Thanks again; and, so you know, I saw your blog link on

Peter Galbert said...

Thanks for the comments. I will definitely be talking about sharpening and tool tuning in a more specific way. I would appreciate more input about what topics interest folks visiting the site.

Greg said...

Sharpening is a great topic. Also tools. You mentioned you like a shallower travisher in a past blog, for example. Blog us what you want in a travisher. Draw knife preferences? You have a really nifty rig for holding seat blanks while you are saddling. You might also talk about riving. I see you have a brake for riving much like Dave Sawyer's. Lots of people don't know that they can have some influence in the direction of the split when riving. (I've got more- If you ever run out of subjects just ask! :) )

Joshua King said...

Just getting into hand tools and want to pose a question as to what chisels you need in a chairmakers set? Beginning to form some of my own opinions with regards to different styles, but there are so many types its mind boggling.
I like the concept of socket style chisels for the purpose of being able to replace my own handles in the future, but my adage right now would be properly stated as, "A good craftsman can only blame his tools once he has some to blame."
I would like to replace this adage with yours in the near future...

Peter Galbert said...

I'm glad that you've asked about the travisher.

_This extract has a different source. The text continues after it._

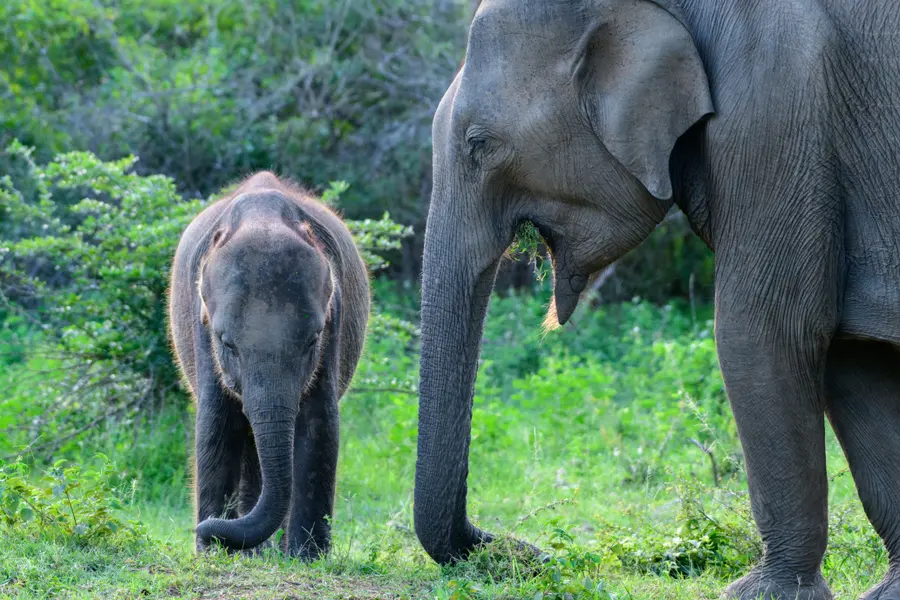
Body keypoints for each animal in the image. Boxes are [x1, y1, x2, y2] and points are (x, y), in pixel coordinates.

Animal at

I am currently working with toolmaker Elia Bizzari on getting my design out there. I am not in business with Elia, just trying to help him make a good travisher. Most travishers have such an extreme sweep that the ability to define the seat shapes with it can be tough. Think about the way that the flatness of a handplane transfers to the workpiece. It's the same idea. Upon examining any chair, you'll notice that the curves are actually not that extreme. I'll be announcing when Elia starts offering them.
For drawknives, I definitely prefer straight blades and handles that allow the tool to be used bevel up. I do have ones that have handles parallel to the blade for bevel down use. Both come in handy.
I'll post a photo of the holding rig soon and yes I use a brake, but it's buried in the snow!

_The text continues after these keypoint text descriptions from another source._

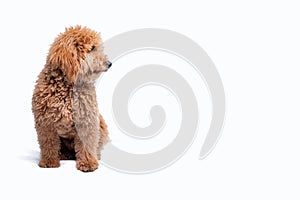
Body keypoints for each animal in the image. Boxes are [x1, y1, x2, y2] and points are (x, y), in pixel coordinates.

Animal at [31, 25, 111, 172]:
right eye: (92, 48)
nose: (109, 63)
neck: (68, 88)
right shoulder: (45, 123)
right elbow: (48, 144)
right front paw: (49, 162)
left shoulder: (86, 121)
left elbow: (86, 144)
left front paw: (88, 163)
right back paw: (64, 155)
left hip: (101, 123)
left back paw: (95, 156)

Good news, chairmakers don't need a lot of chisels. I use one chisel a lot, it's a 1 1/2" wide and comes in real handy. I would also consider a 1/2" mortise chisel. As far as brands go, I can't really say, except that you often get what you pay for. Any chisel can be sharpened, the question is how long will it stay sharp. I am a big fan of garage sale tools, especially as you're just starting. They are cheap and good to learn on. It's a lot less scary to grind a $2 chisel. Check out your local junk shops and spend the money on a good set of waterstones.

Greg said...

I believe that the only exception to getting a good set of chisels for chair making at garage sales is that I believe a #3 sweep 35mm gouge is almost essential. And if you find one at a garage sale, you're lucky. It's not a chisel, OK! But it is really handy for trimming the top of the leg/top of seat joing flush to the seat surface. This was one of the items I bought after going to class at the Windsor Institute. They're available at Woodcraft (Swiss Made). Highland Hardware sells Hirsch gouges. The Austrian Stubai is another maker- can't tell you who sells them. Or you could try the Chris Pye #2 1/2 gouge made by Ashley Iles (

Anonymous said...

Has anyone tried the Sorby 'spindle master' instead of the skew? I tried one and liked it so much I bought it. None of the problems of the skew, yet it cuts like one with much better control. I then reground an old round nose scraper to a similar profile and like that even better. Now the skew only gets used a little, perhaps for long straight planing cuts, but no longer for beads and roundovers where it most often catch and ruin a turning.


Peter Galbert said...

Great input. I am a big fan of trying new grinds and better ways to get results. I think that the grind that you are talking about has some great applications, but I use the heel and toe of the skew a great deal in my turning. I've found that a slight radius along the cutting edge to be a great help, allowing an even lighter cut. On your advice, I am going to play some more with the grind you describe.